Reproducibility: Yes

Additional Feedback: Update after feedback: Thanks to the authors for addressing some of the concerns raised. The additional experiments are welcome and will strengthen the paper.

Review 4

Summary and Contributions: This paper introduced the spin-weighted spherical CNNs, a new type of spherical CNN that allows anisotropic filters in an efficient way, without ever leaving the spherical domain. The key idea is to consider spin-weighted spherical functions, which were introduced in physics in the study of gravitational waves. These are complex-valued functions on the sphere whose phases change upon rotation. It uses sets of spin-weighted spherical functions as features and filters, and employ layers of a newly introduced spin-weighted spherical convolution to process spherical images or spherical vector fields. Experiments show that the proposed method outperforms the isotropic spherical CNNs while still being much more efficient than using SO(3) convolutions. Our model achieves superior performance on the tasks attempted, at a reasonable computational cost.
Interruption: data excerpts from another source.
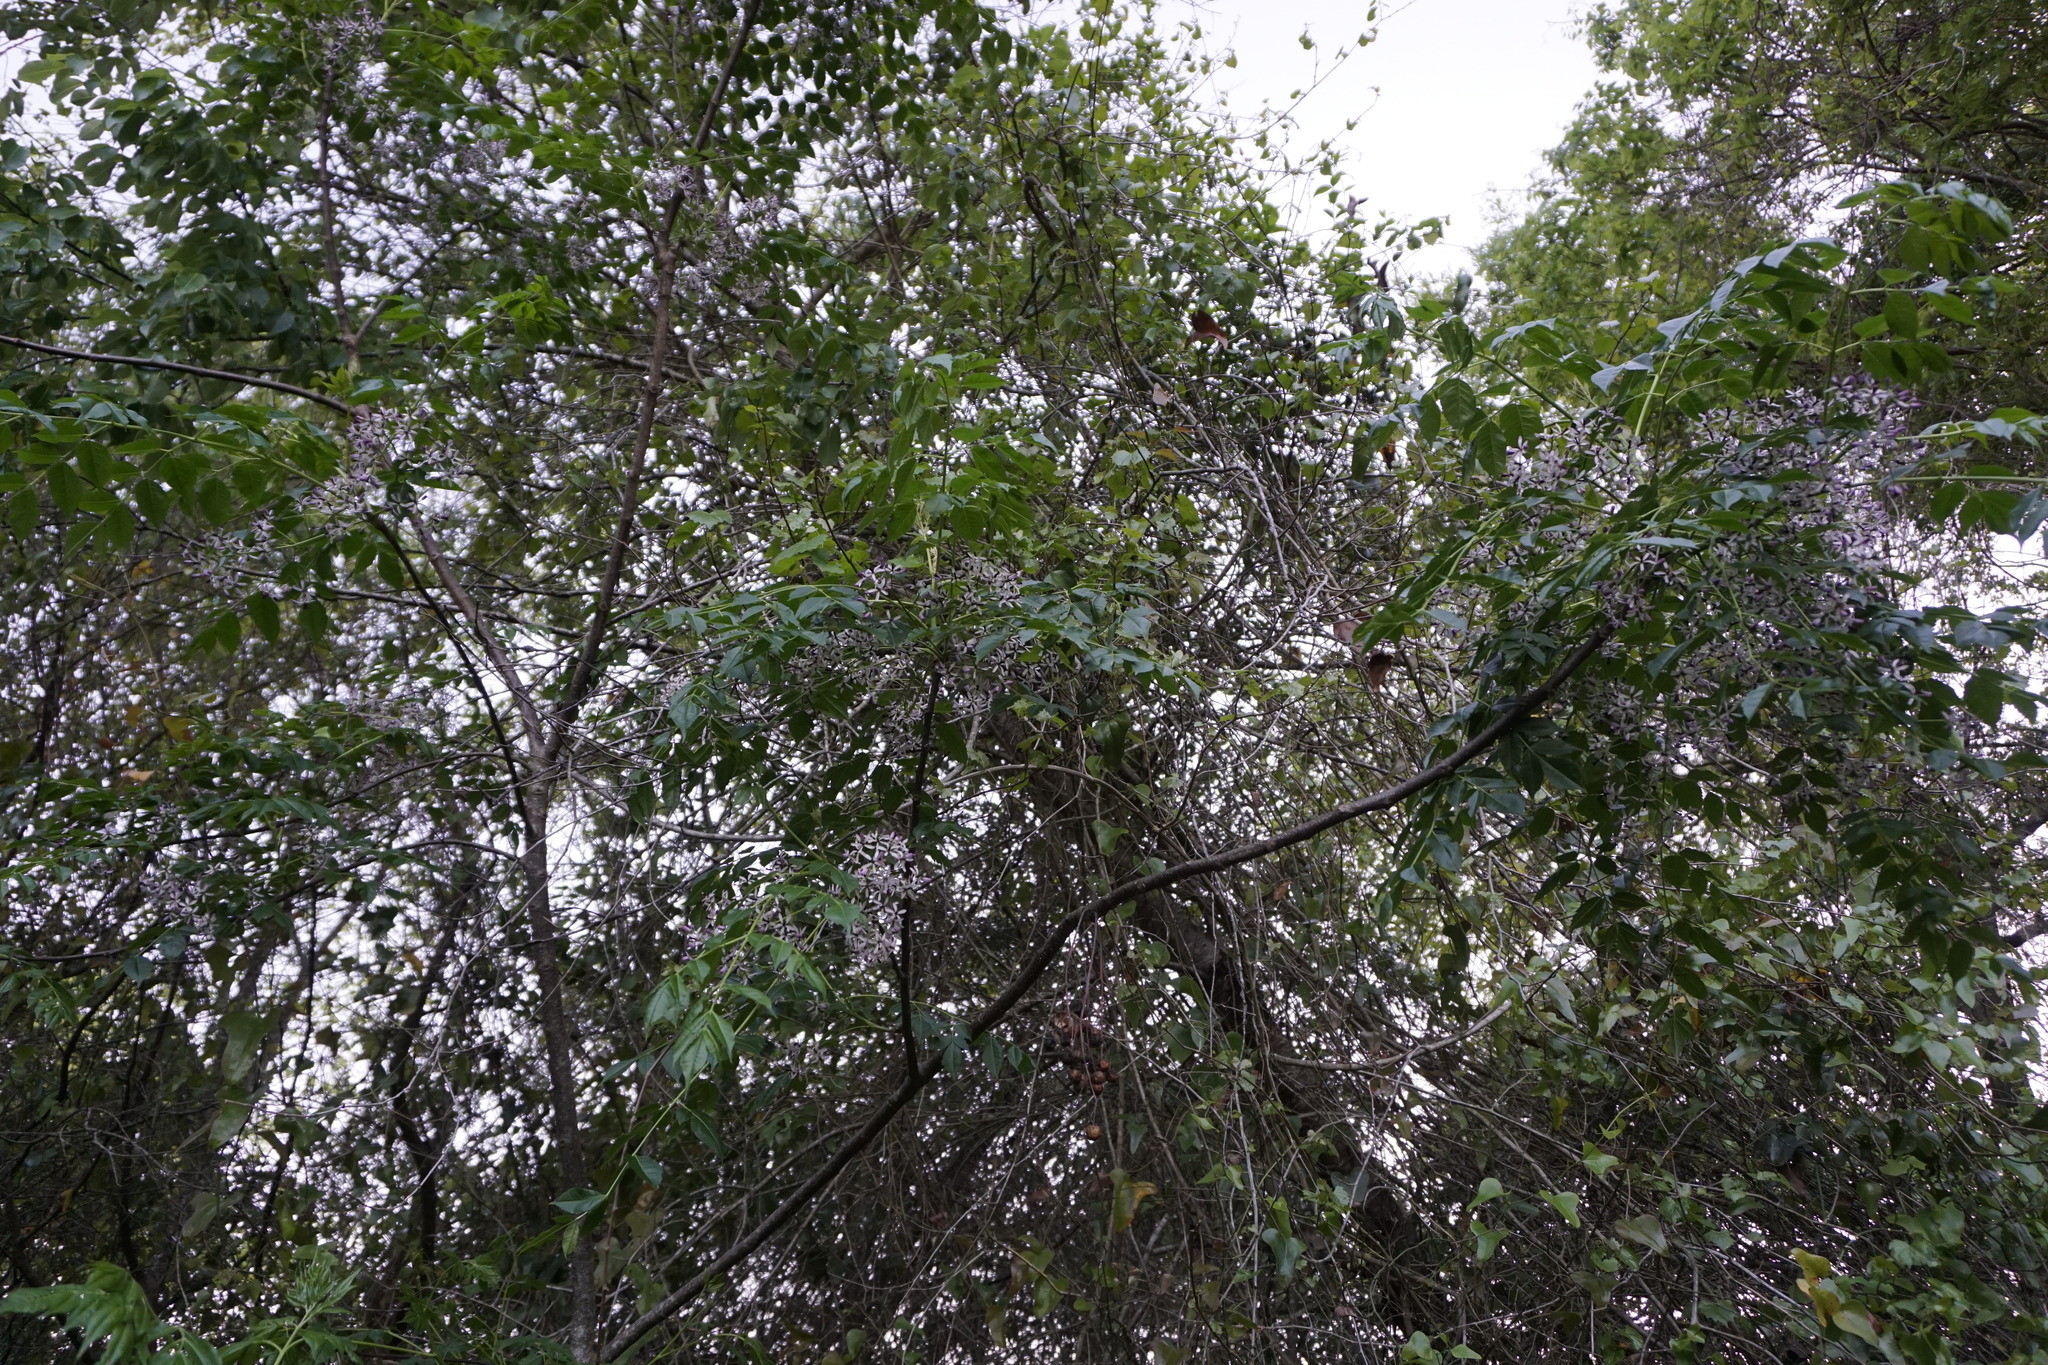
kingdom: Plantae
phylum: Tracheophyta
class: Magnoliopsida
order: Sapindales
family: Meliaceae
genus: Melia
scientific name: Melia azedarach
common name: Chinaberrytree
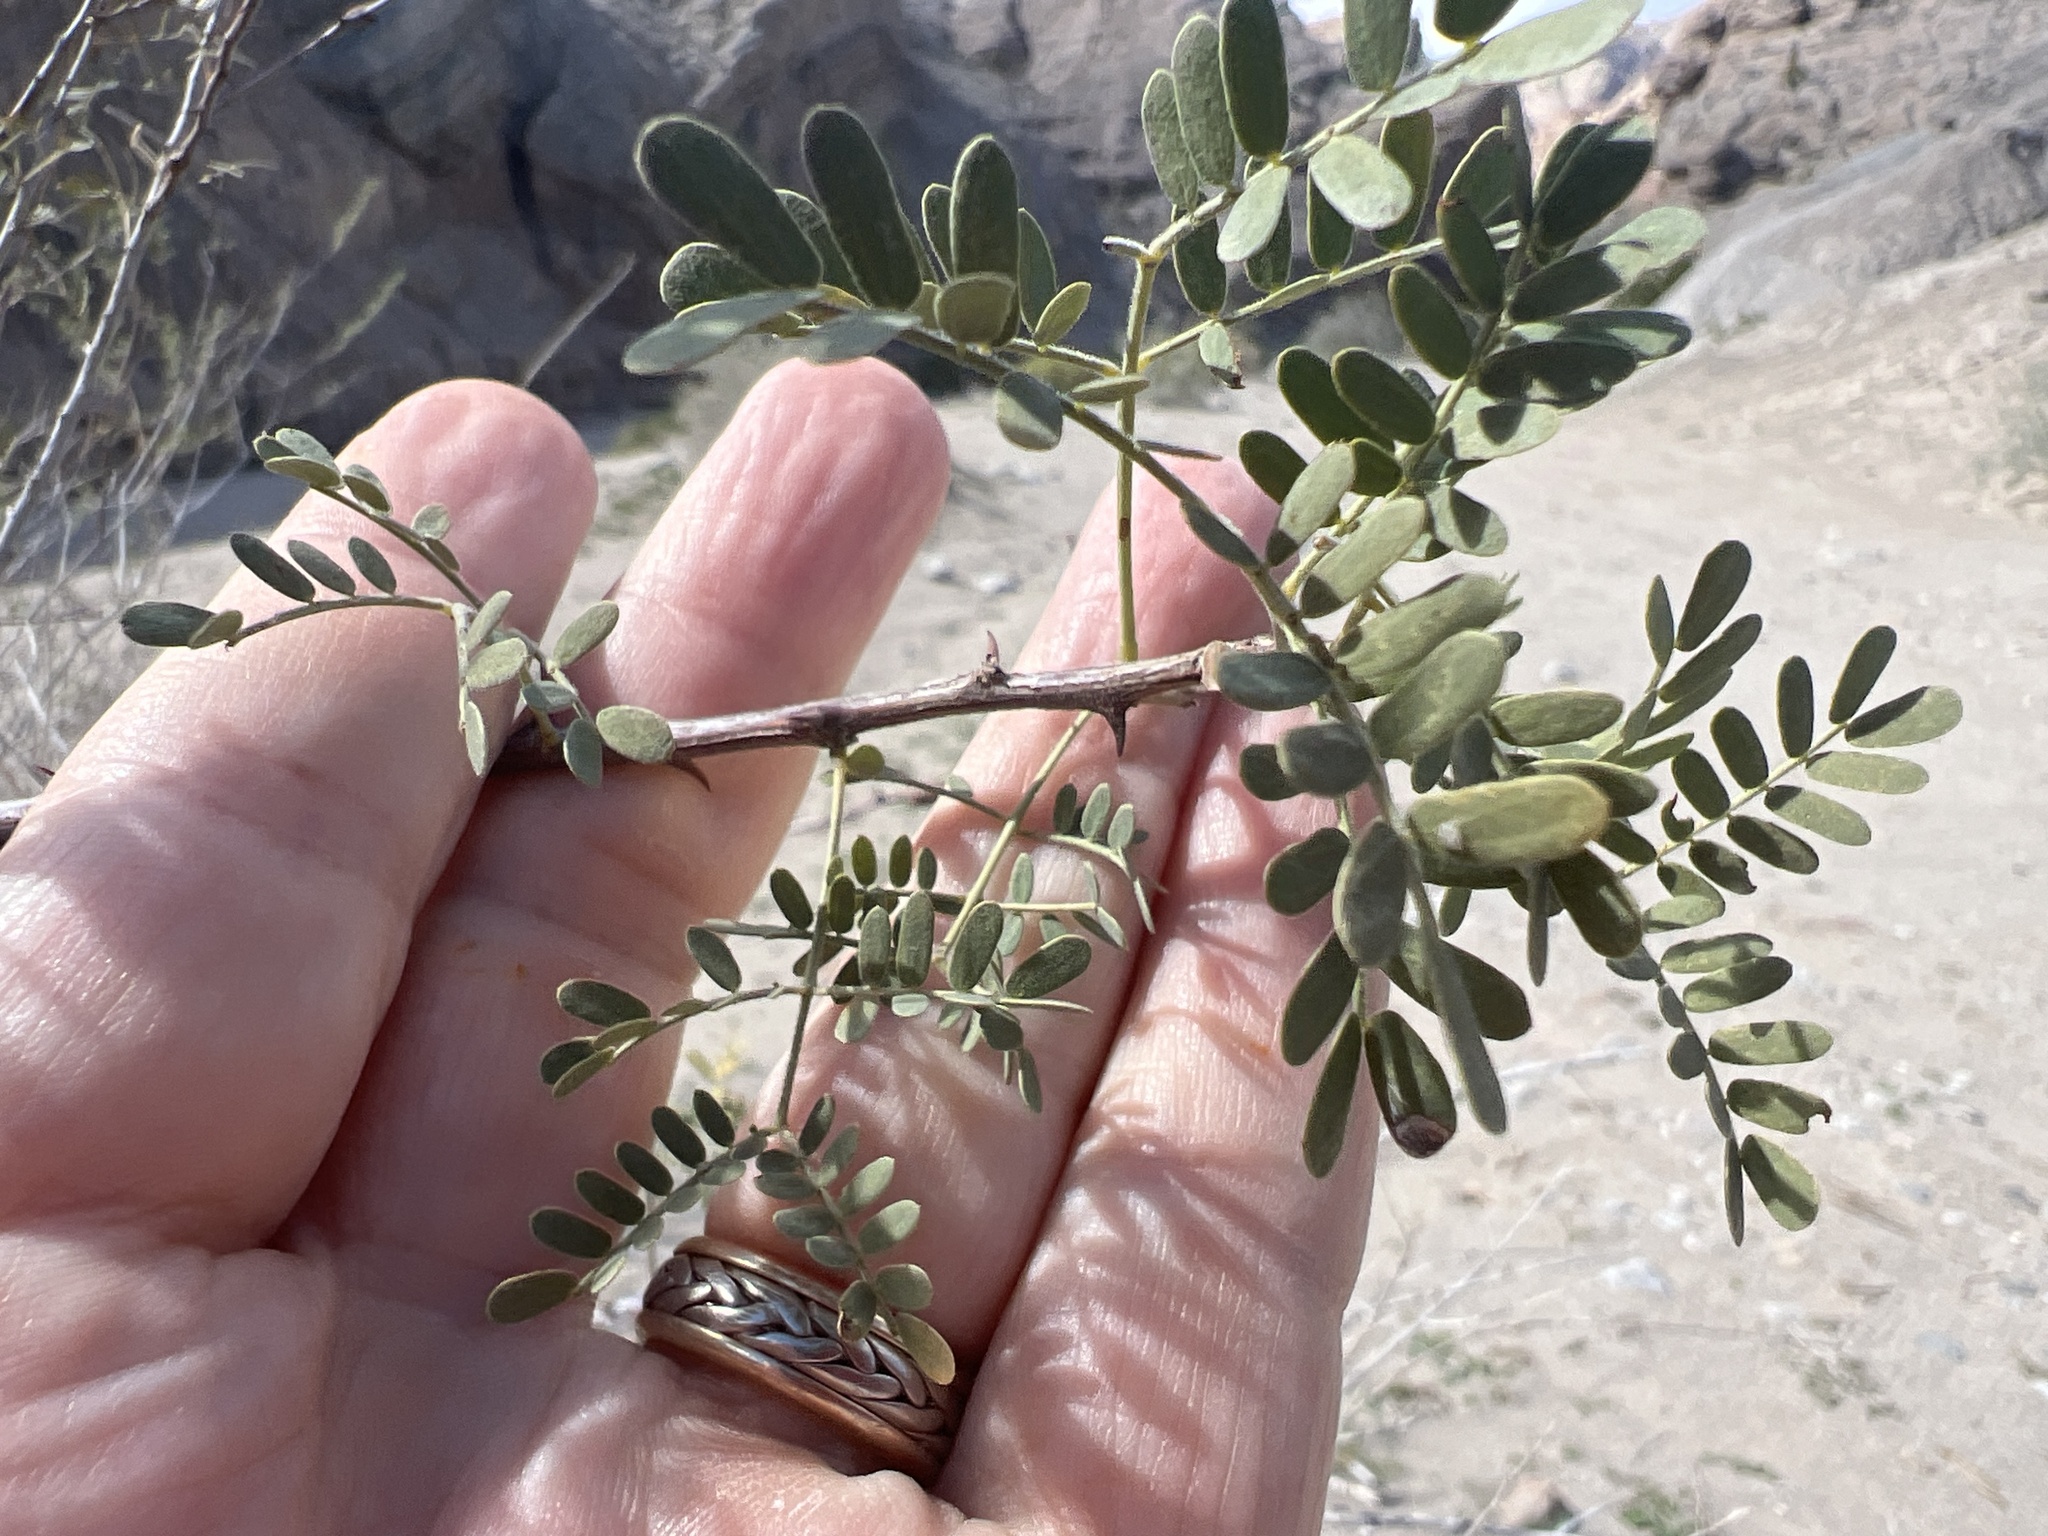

Strengths: Overall this is a strong paper with very solid technical foundation. Although the idea is originally from physics but its application in computer vision is novel. The performance seems outperform existing state of arts

Weaknesses: As a reviewer not very familiar with the technical part, it seems hard to understand all the mathematical formulas in the paper. It would be better if the paper can provide more self contained description so that ordinary user can follow better. For example in Table 3, NR, R is not explained. Also the three examples given in the paper seems relatively idealized. It would be better if it can show some more real applications. I do understand this paper is more focused on the theory foundations.

Correctness: Yes

Clarity: Yes

Relation to Prior Work: Yes

Reproducibility: Yes

Additional Feedback: I will keep my ratings after the rebuttal.